Finalement, le vrai bon point du film reste sa réalisation. Entre numérique et esthétisme, Le Bon Gros Géant soigne ses apparences et offre un visuel enchanteur et coloré qui encapsule l’univers du film dans un monde plein de charme et sans époque. Steven Spielberg oscille aisément des décors austères et guindés du monde réel, aux vallées étonnantes du monde des géants, qui viennent booster une trame parfois linéaire qui se repose trop souvent sur le choc des cultures entre ses deux protagonistes. Malgré quelques creux, le film réussit tout de même à créer un sentiment d’évasion, même s’il faut parfois s’accrocher pour garder de l’intérêt.
Justement, au casting, Mark Rylance (Oscar du Meilleur acteur dans un second rôle dans Le Pont Des Espions, Wolf Hall, Gunman…) prête ses traits et sa voix à un Bon Gros Géant (doublé en VF par… Dany Boon – alors qu’il ressemble vachement à Benoit Poelvoorde si vous voulez mon avis) réussi et vraiment chou. À ses cotés, la jeune Ruby Barnhill parvient à lui donner la réplique avec autant de présence, malgré un rôle complexe qui aurait pu devenir agaçant très facilement.
Autour d’eux, beaucoup de visages connus comme Penelope Wilton (Downton Abbey, Indian Palace et Indian Palace : Suite Royale…), Rebecca Hall (Iron Man 3, Transcendence…), Rafe Spall (The Big Short, Et (Beaucoup) Plus Si Affinités…) et aussi Bill Hader (Vice Versa, Crazy Amy…) qu’il faudra reconnaître !

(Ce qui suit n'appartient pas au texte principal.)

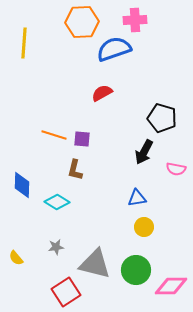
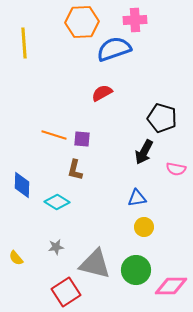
yellow line: rotated 8 degrees counterclockwise
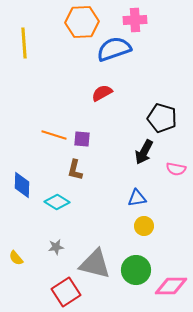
yellow circle: moved 1 px up
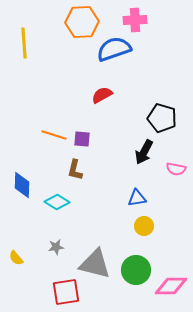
red semicircle: moved 2 px down
red square: rotated 24 degrees clockwise
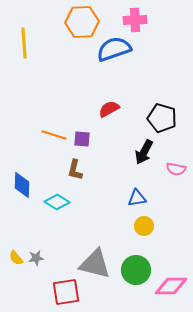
red semicircle: moved 7 px right, 14 px down
gray star: moved 20 px left, 11 px down
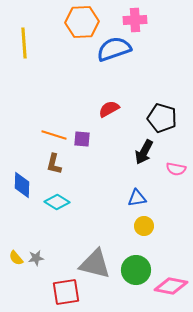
brown L-shape: moved 21 px left, 6 px up
pink diamond: rotated 12 degrees clockwise
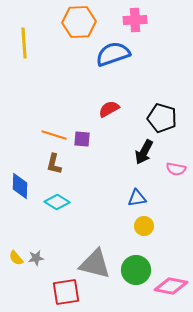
orange hexagon: moved 3 px left
blue semicircle: moved 1 px left, 5 px down
blue diamond: moved 2 px left, 1 px down
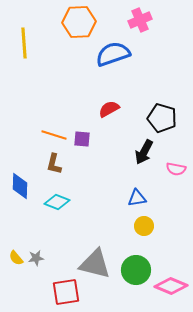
pink cross: moved 5 px right; rotated 20 degrees counterclockwise
cyan diamond: rotated 10 degrees counterclockwise
pink diamond: rotated 12 degrees clockwise
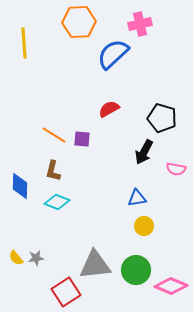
pink cross: moved 4 px down; rotated 10 degrees clockwise
blue semicircle: rotated 24 degrees counterclockwise
orange line: rotated 15 degrees clockwise
brown L-shape: moved 1 px left, 7 px down
gray triangle: moved 1 px down; rotated 20 degrees counterclockwise
red square: rotated 24 degrees counterclockwise
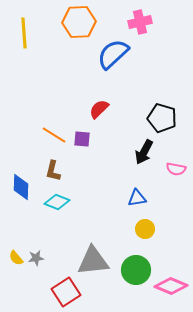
pink cross: moved 2 px up
yellow line: moved 10 px up
red semicircle: moved 10 px left; rotated 15 degrees counterclockwise
blue diamond: moved 1 px right, 1 px down
yellow circle: moved 1 px right, 3 px down
gray triangle: moved 2 px left, 4 px up
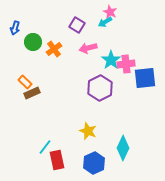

En conclusion, Steven Spielberg a beau être un réalisateur accompli pouvant se permettre de faire ce qu’il veut, il n’est pas à l’abri de quelques faux pas, même après l’acclamé Pont Des Espions. Attachant et coloré, il ne manquait pas grand chose pour faire du Bon Gros Géant un conte de Noël avant l’heure, mais entre longueurs et trame peu dynamique, le dernier film signé Spielberg s’étouffe dans des bons sentiments souvent superficiels dont on ne retient que l’esthétique sublime et enchanteresse. À tenter.